Students see themselves in a diverse set of careers
We asked students where they see themselves in five years — and their answers paint a vibrant picture of the future of Idaho. Whether they’re planning on going to college or not, Idaho’s students have dreams and aspirations — from traveling to teaching to piloting airplanes.
Check back Wednesday for our profiles of three recent graduates and their post-high school plans.
And some measure success by their quality of life. No matter what level of education or career they have, they just want to be happy, healthy and financially independent.
“Hopefully still alive, and maybe married with one kid or a pet,” said one respondent.
“Happier,” said another.
Here are some student responses — in their own words.
“I see myself working as a dental hygienist.”
“I see myself living out of state and working my dream job. I also will hopefully be one step closer to owning my own business after working in the cosmetology program for a few years building up clientele.”

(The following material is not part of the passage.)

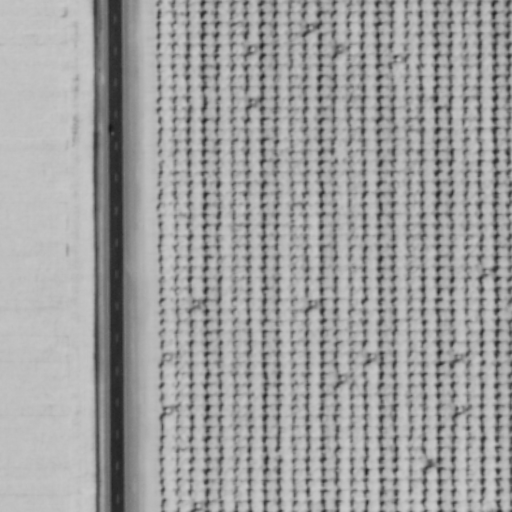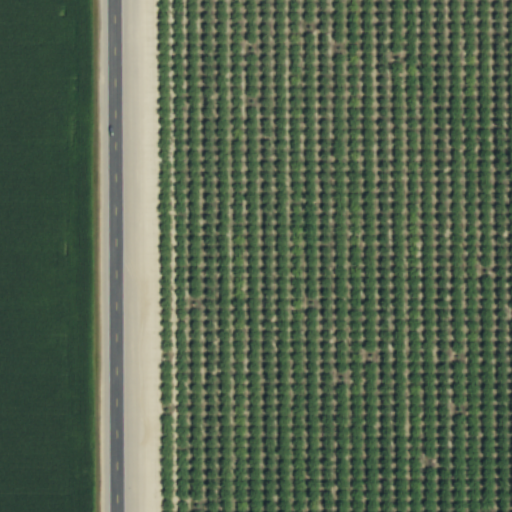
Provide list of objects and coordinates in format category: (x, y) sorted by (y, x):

“Working diesel mechanics.”
“Being a very successful business woman, and being a cowgirl.”
“Working in a hospital as a RN.”
“I see myself with a bachelor’s degree and a religious mission served.”
“I see myself helping individuals make smart financial decisions and setting them up for a comfortable lifestyle, while living comfortably myself.”
“Working my dream job and traveling the world.”
“In 5 years, I see myself finishing my bachelor’s degree in elementary education. I will be a BYU alumni and make a decision about whether I want to get my master’s degree. I would love to be settling down and finding a place to share my life with someone.”
“I will be an occupational therapy assistant and have a little ranch in Colorado.”
“Saved up money, exploring and starting to find somewhere to settle for a while.”
“Graduating UVU with an advanced degree.”
“I see myself trying to run my own makeup brand and hopefully owning my own salon.”
“Having a secondary education in math teaching at some school.”
“In five years, I will be beginning my career in wildlife research.”
“In five years, I see myself wealthy, working a good job as an EMT or cop, and being closer to God.”
“Graduating from college and heading towards teaching school.”
“Completing or having already completed grad school.”
“Hopefully, piloting an airplane.”
“Working at an auto shop.”
“I see myself in veterinary school.”
“In an apartment or house where I work as an artist.”